Dass es überhaupt zu Rot-Grün kommt, worauf Umfragen derzeit hindeuten, ist für Fegebank längst keine ausgemachte Sache. „Unser Wahlkampf wird bestimmt kein Heiratsantrag an die SPD“, rief die 37-Jährige, die erstmals als Spitzenkandidatin für die Grünen antritt. „Wir werden eigenständig unser Ding machen.“ Bürgermeister Olaf Scholz (SPD) betonte bislang stets, dass er, sollte es nicht erneut für eine absolute Mehrheit seiner Partei reichen, als Erstes mit den Grünen sprechen wolle. Einfach werde das nicht, betonte Fegebank: „Als reine Sättigungsbeilage der SPD will ich jedenfalls nicht auf dem Koalitionsteller landen.“

Die 37-Jährige begann viele Sätze mit den Worten „wer, wenn nicht wir...?“, um aufzuzählen, wofür sich aus ihrer Sicht die Grünen einsetzen: gegen den Klimawandel, gegen Fracking, für den Naturschutz, für schutzlose Menschen wie Flüchtlinge. „Unser Hamburg denkt bei Investitionen zuerst an Köpfe, dann an Kaimauern“, strich sie den Unterschied zur SPD heraus. Die kleistere Probleme vor allem mit Geld zu, das seien „Stillhalteprämien bis zur Wahl“, kritisierte Fegebank.

Präambel des Programms geändert – eine Watsche für den Parteivorstand

Auch Kerstan und Steffen bedienten sich wahlkampftypisch deftiger Worte, unterschieden sich aber in der Frage, wo die SPD zu packen sein wird. „Wir Grüne müssen vor allem die Themen Umwelt und Energiepolitik verkörpern“, rief Kerstan, der derzeit genau diese Punkte innerhalb der Fraktion beackert. Steffen nannte hingegen die Verkehrspolitik – seit 2011 sein Spezialgebiet – als wichtigsten Punkt. „Die Menschen wollen nicht nur zu Hause hocken, sie wollen sich bewegen – das ist die Achillesferse der SPD.“ Großen Beifall vom Parteitag erhielten beide.

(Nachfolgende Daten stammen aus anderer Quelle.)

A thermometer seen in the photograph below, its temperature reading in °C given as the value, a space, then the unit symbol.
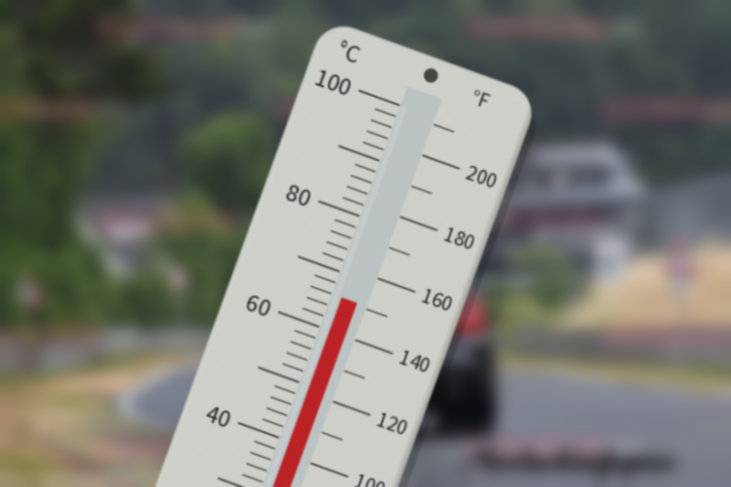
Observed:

Dafür bekam der Parteivorstand eine deftige Watsche von den Mitgliedern: Die Präambel des Programms, die von unverbindlichen Sätzen wie „Wir haben diese Stadt wirklich gern. Und wir wollen gemeinsam mit Ihnen noch mehr aus ihr machen“, geprägt sein sollte, sorgte für Empörung. Auf Antrag von Ex-Umweltsenator Alexander Porschke wurde die Passage komplett durch eine andere ersetzt. Jetzt geht es um Basisdemokratie und Klimawandel.